As a survivor of a traumatic divorce, I am also very familiar with emotional trigger points – painful memories and associated responses caused by repeated or acute trauma. They are areas of hyperirritability where the response far outweighs the preceding factors. They cause intense pain at the time of their trigger and can cause referred pains in seemingly unrelated areas.
I am consistently amazed at the magnitude and quantity of my emotional triggers. A snippet of a song last night brought me to tears as it reminded me of one of the dogs in my other life. Nothing is safe – smells, sights, words, movies, a date on the calendar. Sixteen years is a long time and it doesn’t leave much untouched. Triggers are like a black hole through space-time, pulling me back to a place of fear and pain.
Not surprisingly, most of my triggers have to do with fear of abandonment or betrayal. These are the ones that petrified me in the early months as their intensity would take me back to the moment I learned that my life as I knew what over, curled on the floor in a fetal position around my phone.
As with physical trigger points, emotional ones also improve with time. My trigger points are fewer and further between and the response is somewhat muted.
But time is not enough.
My triggers have the potential to be a source of tension in my current relationship. It’s not unheard of for Brock to commit a level 1 offense on the Relational Transgression Scale (RTS) and for me to respond as though it is a level 10 misdeed. That’s not fair to him or our partnership, nor do I want to respond in that way.
Aware of the potential damaging nature of my triggers, Brock and I agreed early on in our relationship that I would make a concerted effort to neutralize them as much as possible. These are the strategies that I found useful:
Awareness: The first step was for me to become aware of my triggers, especially when the pain and reaction was referred to a different area. I learned that when I reacted strongly to something, it would behoove me to look deeper to see if my response was actually due to something in my past. Often it was.
Avoidance: Avoidance has its place. In the early months, I simply could not handle certain known triggers. I gave them wide berth until I was strong enough to face them.
Preemptive Strike: Now, when I am going to encounter a known trigger, I work to calm myself ahead of time. Some exercise, meditation and a reminder of my gratitude for my current life go a long way to preventing an overreaction.
Layer: I have reclaimed certain triggers by intentionally layering new and happy memories over top.

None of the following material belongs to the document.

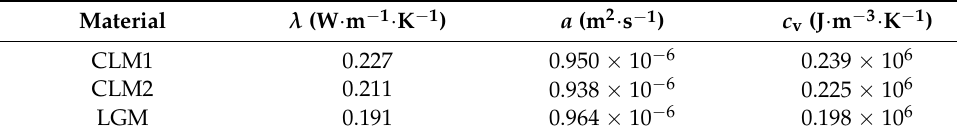
Table 6. The thermal properties of the hardened plasters.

The old pain is still there, but it muffled by smiles.
Plan: I also have backup plans for those times when the triggers do strike. I am better at stepping back. I remind myself to breath. I know that a long run will help to dissipate the pain and allow me to think again.
Trigger points are difficult to treat. If you try to force them to relax, they will grip and the pain will intensify. The mind almost has a fear of letting go of those painful nodules; it seems as though it works to protect them, those memories of our trauma. Be patient and apply gentle, yet persistent pressure at the point of the pain. Breathe into the tightness and give it permission to fade. The past will be there. The pain will never be forgotten. But you do not have to allow it to keep you bound in agony.